Archive for March 1, 2013

Computational Thinking in K–12: A report in Ed Researcher

Shuchi Grover and Roy Pea (Stanford) have a review of the field of computational thinking in K-12 schools in this month’s Educational Researcher.  It’s a very nice paper.  I’m excited that the paper is published where it is!  Educational Researcher is the main publication venue for the largest education research organization in the United States (American Educational Research Association).  Roy has been doing work in computing education for a very long time (e.g., “On the prerequisites of learning computer programming,” 1983, Pea and Kurland).  This is computational thinking hitting the education mainstream.

Jeannette Wing’s influential article on computational thinking 6 years ago argued for adding this new competency to every child’s analytical ability as a vital ingredient of science, technology, engineering, and mathematics (STEM) learning. What is computational thinking? Why did this article resonate with so many and serve as a rallying cry for educators, education researchers, and policy makers? How have they interpreted Wing’s definition, and what advances have been made since Wing’s article was published? This article frames the current state of discourse on computational thinking in K–12 education by examining mostly recently published academic literature that uses Wing’s article as a springboard, identifies gaps in research, and articulates priorities for future inquiries.

via Computational Thinking in K–12.

March 1, 2013 at 1:38 am 1 comment

IT skills shortage hampers UK response to cybersecurity needs

From the US yesterday to the UK today, there’s a similar theme connecting computing education and cybersecurity.
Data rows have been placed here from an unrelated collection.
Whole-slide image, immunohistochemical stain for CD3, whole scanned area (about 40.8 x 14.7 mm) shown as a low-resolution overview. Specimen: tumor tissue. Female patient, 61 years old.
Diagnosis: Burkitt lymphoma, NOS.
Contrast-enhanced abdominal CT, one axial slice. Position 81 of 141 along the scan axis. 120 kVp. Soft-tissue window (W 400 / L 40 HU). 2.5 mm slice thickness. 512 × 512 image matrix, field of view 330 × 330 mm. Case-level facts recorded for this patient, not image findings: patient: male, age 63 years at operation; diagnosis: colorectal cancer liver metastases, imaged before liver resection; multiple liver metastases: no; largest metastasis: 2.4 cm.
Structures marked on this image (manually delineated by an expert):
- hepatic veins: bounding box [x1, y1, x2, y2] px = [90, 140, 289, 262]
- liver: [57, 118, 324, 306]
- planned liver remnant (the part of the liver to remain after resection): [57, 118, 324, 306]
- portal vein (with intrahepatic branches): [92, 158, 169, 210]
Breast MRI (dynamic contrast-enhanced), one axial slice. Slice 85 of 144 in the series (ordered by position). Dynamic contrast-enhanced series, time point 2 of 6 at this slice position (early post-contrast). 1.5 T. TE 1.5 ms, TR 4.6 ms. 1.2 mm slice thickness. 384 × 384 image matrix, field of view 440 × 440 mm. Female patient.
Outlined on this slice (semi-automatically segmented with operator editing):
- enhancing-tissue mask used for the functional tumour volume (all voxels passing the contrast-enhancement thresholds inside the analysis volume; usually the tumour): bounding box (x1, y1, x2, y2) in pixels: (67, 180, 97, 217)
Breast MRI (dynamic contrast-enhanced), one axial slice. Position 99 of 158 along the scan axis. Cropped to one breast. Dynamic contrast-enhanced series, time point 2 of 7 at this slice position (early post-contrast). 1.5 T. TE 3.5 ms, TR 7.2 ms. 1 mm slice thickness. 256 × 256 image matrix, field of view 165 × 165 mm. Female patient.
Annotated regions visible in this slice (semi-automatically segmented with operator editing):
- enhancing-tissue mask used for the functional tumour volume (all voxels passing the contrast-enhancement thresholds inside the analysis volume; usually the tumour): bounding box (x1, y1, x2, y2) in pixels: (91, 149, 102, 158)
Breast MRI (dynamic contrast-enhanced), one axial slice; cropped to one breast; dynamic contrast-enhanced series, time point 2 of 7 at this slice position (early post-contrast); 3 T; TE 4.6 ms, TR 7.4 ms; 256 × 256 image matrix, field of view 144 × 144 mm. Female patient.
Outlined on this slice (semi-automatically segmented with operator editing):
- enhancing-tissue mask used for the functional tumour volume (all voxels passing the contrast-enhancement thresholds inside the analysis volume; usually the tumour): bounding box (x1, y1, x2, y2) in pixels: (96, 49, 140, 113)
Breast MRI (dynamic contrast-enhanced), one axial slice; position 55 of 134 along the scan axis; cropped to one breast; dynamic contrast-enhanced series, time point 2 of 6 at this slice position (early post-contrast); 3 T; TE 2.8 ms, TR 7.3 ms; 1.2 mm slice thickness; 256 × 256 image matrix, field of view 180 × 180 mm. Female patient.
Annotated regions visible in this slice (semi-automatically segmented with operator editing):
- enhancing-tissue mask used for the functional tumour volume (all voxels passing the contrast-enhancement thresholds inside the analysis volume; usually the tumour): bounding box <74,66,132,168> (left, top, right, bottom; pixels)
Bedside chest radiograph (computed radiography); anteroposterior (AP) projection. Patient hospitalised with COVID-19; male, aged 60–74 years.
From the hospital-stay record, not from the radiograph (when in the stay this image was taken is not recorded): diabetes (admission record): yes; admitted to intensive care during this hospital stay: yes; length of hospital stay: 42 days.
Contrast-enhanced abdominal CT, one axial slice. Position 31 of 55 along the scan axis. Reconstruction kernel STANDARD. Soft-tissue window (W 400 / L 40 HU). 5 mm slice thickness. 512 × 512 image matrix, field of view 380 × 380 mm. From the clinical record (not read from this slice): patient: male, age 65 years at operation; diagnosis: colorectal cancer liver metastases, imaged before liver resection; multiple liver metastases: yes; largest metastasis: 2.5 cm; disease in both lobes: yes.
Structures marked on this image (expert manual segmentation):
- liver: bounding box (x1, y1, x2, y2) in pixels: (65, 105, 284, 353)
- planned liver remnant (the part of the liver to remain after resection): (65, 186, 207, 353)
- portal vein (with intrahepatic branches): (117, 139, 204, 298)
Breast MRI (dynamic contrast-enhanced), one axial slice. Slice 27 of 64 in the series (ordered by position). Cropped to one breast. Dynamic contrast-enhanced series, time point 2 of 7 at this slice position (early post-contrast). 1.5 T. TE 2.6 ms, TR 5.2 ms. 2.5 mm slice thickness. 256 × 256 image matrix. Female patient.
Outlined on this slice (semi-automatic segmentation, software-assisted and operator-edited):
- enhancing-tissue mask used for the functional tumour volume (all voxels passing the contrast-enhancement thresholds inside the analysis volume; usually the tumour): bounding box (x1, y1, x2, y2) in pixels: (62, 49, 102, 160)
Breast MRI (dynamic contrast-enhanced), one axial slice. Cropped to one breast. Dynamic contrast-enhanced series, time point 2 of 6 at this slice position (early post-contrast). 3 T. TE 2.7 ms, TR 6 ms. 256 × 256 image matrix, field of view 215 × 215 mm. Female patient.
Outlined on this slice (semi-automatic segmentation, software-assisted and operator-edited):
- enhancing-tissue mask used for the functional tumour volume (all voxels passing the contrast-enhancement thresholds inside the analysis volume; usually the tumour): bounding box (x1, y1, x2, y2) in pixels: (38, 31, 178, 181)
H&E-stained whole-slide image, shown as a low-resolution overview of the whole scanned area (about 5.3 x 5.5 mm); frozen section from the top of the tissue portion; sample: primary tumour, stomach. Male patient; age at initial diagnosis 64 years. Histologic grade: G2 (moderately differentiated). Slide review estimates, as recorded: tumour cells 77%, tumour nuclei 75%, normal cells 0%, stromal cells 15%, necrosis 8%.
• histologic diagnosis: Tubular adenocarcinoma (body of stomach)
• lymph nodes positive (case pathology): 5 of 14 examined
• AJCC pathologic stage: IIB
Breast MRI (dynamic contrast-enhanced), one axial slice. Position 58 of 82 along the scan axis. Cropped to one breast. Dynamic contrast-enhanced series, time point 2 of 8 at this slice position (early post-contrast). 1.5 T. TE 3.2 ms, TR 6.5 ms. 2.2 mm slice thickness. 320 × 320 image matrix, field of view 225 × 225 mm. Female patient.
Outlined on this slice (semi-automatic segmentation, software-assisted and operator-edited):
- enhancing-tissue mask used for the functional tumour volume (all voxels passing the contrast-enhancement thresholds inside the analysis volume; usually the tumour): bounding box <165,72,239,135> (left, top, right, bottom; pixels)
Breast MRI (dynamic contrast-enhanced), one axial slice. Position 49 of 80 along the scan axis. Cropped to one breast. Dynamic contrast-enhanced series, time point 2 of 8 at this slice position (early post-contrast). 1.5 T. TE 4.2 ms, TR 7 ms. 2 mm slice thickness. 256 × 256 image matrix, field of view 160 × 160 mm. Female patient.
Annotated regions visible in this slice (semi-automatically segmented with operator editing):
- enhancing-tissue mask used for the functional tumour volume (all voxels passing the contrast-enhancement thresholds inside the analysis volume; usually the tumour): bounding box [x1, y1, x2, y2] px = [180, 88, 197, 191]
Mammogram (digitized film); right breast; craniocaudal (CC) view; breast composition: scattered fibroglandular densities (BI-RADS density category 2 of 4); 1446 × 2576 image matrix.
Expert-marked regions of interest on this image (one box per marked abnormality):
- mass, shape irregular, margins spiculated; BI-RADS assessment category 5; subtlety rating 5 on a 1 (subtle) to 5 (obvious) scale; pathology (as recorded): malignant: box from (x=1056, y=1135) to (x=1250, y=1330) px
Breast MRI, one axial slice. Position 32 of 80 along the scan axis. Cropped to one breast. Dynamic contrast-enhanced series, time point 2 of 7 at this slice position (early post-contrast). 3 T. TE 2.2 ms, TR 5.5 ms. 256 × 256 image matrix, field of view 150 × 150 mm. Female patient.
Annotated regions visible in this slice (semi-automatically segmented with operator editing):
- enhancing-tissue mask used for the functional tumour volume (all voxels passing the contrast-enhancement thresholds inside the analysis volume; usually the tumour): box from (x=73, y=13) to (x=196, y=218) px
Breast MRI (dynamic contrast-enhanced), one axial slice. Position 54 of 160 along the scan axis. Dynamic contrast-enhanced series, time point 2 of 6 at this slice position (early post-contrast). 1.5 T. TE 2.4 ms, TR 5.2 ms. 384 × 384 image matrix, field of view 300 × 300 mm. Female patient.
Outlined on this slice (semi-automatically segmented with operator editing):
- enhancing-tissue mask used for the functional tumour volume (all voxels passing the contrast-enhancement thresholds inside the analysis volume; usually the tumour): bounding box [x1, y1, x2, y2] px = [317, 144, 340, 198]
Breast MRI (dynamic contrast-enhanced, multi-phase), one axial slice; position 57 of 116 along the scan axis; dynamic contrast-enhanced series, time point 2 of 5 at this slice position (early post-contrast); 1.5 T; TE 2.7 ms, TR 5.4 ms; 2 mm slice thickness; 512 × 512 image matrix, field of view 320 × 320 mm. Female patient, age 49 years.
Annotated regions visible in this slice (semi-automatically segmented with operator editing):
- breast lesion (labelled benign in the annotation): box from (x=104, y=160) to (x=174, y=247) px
Maybe the next round of government investment in computing education is going to happen with a goal of providing more warriors (and defenders) in the cybersecurity wars.  The UK is worried (below) that the lack of computing education in schools means that not enough kids are getting interested in computing to work in cybersecurity.

A new report by the National Audit Office claims the IT security skills gap will take up to 20 years to close, and leave UK PLC at risk of attack.

The IT security skills shortage could hamper the UK’s ability to protect itself from cyber threats, as the “decade-long decline” in computer science teaching in schools and universities takes its toll.

via IT skills shortage hampers UK response to cyber threats | IT PRO.